There is a well-known association between sunlight exposure and mood, the clearest example being seasonal affective disorder (SAD) — a form of depression in which symptoms shift with the seasons, usually arising in the late fall and winter and improving in sunnier months.

But little is known about whether sunshine can affect thinking and memory.

For the new study, researchers at the University of Alabama at Birmingham looked at the correlation between NASA weather data and cognitive-test scores among more than 14,000 U.S. adults age 45 and older. All had taken part in a government study of stroke risk factors.

The researchers found that among people who had screened positive for depression, those who had been exposed to little sunshine over a two-week period tended to have lower cognitive scores than their counterparts who lived in sunnier climes.

Depressed adults from the least sunny areas were more than twice as likely to have impairments in memory and other cognitive functions as those with the greatest sun exposure.

The sunshine-cognition link was not seen in adults without depression, however.

The findings, published in the journal Environmental Health, do not prove that a lack of sun impairs depressed people's thinking — or that basking in the sun will improve the situation.

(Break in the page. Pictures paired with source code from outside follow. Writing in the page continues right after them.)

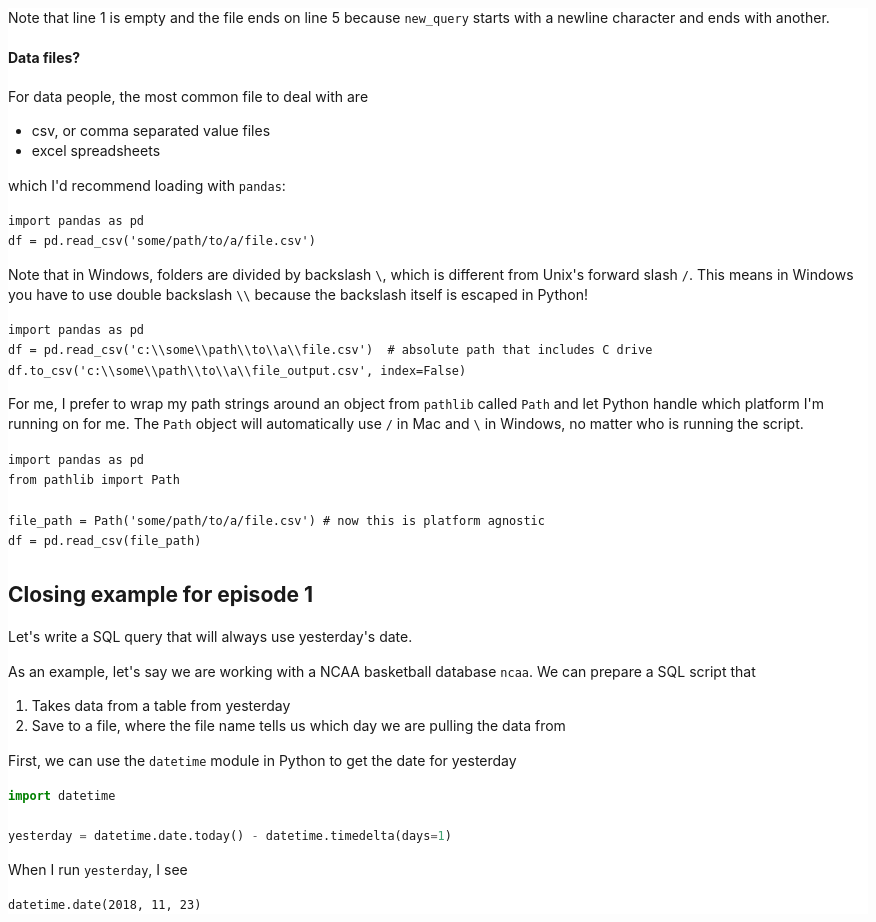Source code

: Note that line 1 is empty and the file ends on line 5 because `new_query` starts with a newline character and ends with another.

#### Data files?

For data people, the most common file to deal with are

* csv, or comma separated value files
* excel spreadsheets

which I'd recommend loading with `pandas`:

```
import pandas as pd
df = pd.read_csv('some/path/to/a/file.csv')
```

Note that in Windows, folders are divided by backslash `\`, which is different from Unix's forward slash `/`. This means in Windows you have to use double backslash `\\` because the backslash itself is escaped in Python!

```
import pandas as pd
df = pd.read_csv('c:\\some\\path\\to\\a\\file.csv')  # absolute path that includes C drive
df.to_csv('c:\\some\\path\\to\\a\\file_output.csv', index=False)
```

For me, I prefer to wrap my path strings around an object from `pathlib` called `Path` and let Python handle which platform I'm running on for me. The `Path` object will automatically use `/` in Mac and `\` in Windows, no matter who is running the script.

```
import pandas as pd
from pathlib import Path

file_path = Path('some/path/to/a/file.csv') # now this is platform agnostic
df = pd.read_csv(file_path)
```

## Closing example for episode 1

Let's write a SQL query that will always use yesterday's date.

As an example, let's say we are working with a NCAA basketball database `ncaa`. We can prepare a SQL script that

1. Takes data from a table from yesterday
2. Save to a file, where the file name tells us which day we are pulling the data from

First, we can use the `datetime` module in Python to get the date for yesterday

```py
import datetime

yesterday = datetime.date.today() - datetime.timedelta(days=1)
```

When I run `yesterday`, I see
```
datetime.date(2018, 11, 23)
```
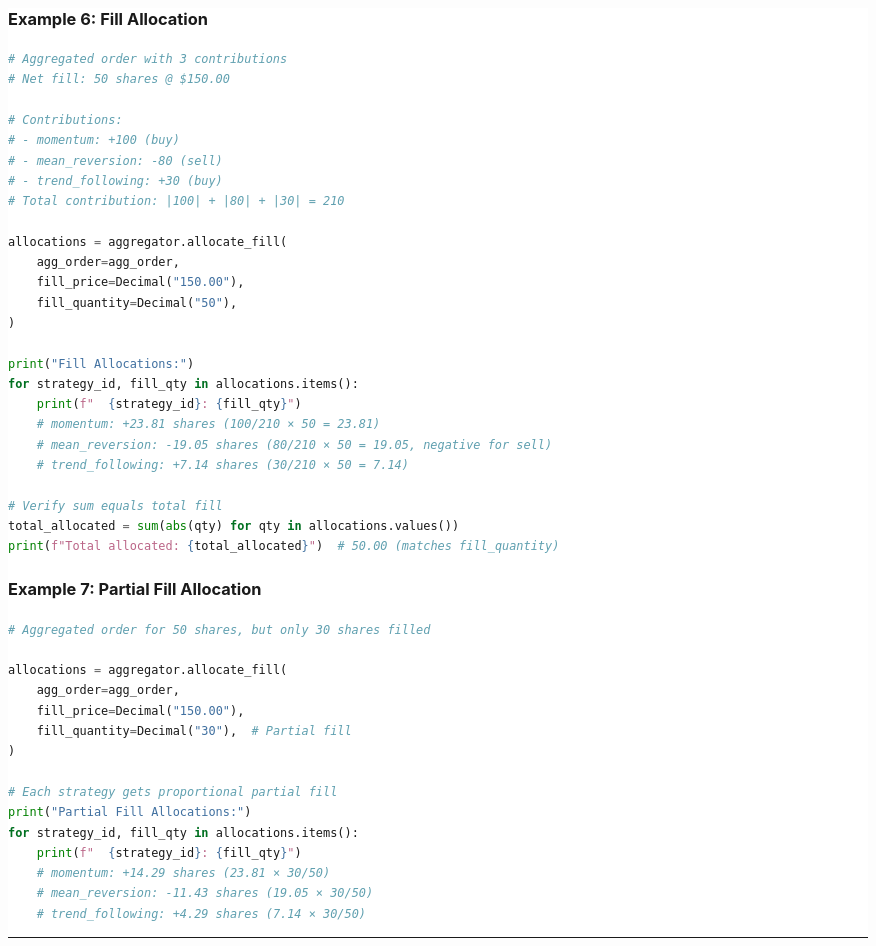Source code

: ### Example 6: Fill Allocation

```python
# Aggregated order with 3 contributions
# Net fill: 50 shares @ $150.00

# Contributions:
# - momentum: +100 (buy)
# - mean_reversion: -80 (sell)
# - trend_following: +30 (buy)
# Total contribution: |100| + |80| + |30| = 210

allocations = aggregator.allocate_fill(
    agg_order=agg_order,
    fill_price=Decimal("150.00"),
    fill_quantity=Decimal("50"),
)

print("Fill Allocations:")
for strategy_id, fill_qty in allocations.items():
    print(f"  {strategy_id}: {fill_qty}")
    # momentum: +23.81 shares (100/210 × 50 = 23.81)
    # mean_reversion: -19.05 shares (80/210 × 50 = 19.05, negative for sell)
    # trend_following: +7.14 shares (30/210 × 50 = 7.14)

# Verify sum equals total fill
total_allocated = sum(abs(qty) for qty in allocations.values())
print(f"Total allocated: {total_allocated}")  # 50.00 (matches fill_quantity)
```

### Example 7: Partial Fill Allocation

```python
# Aggregated order for 50 shares, but only 30 shares filled

allocations = aggregator.allocate_fill(
    agg_order=agg_order,
    fill_price=Decimal("150.00"),
    fill_quantity=Decimal("30"),  # Partial fill
)

# Each strategy gets proportional partial fill
print("Partial Fill Allocations:")
for strategy_id, fill_qty in allocations.items():
    print(f"  {strategy_id}: {fill_qty}")
    # momentum: +14.29 shares (23.81 × 30/50)
    # mean_reversion: -11.43 shares (19.05 × 30/50)
    # trend_following: +4.29 shares (7.14 × 30/50)
```

---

"You obviously don't want to take any actions based on one study," lead researcher Shia T. Kent, a Ph.D. candidate at the Alabama university, told Reuters Health.

But in theory, he said, sunlight might affect cognition through the same pathways it is thought to impact mood. Sun exposure helps regulate levels of two hormones, melatonin and serotonin, that affect mood and are suspected of playing a role in SAD and general depression.

Recent research suggests that melatonin and serotonin are also involved in cognition.

"It may be that people who are more affected by sunlight exposure in terms of depression are also more affected in terms of cognition," Kent speculated.

The findings also raise the possibility that light therapy, which is a standard treatment for SAD, might improve depressed individuals' cognition as well.

Kent said that future studies of SAD patients, including those testing light therapy, should look at any potential effects on cognition.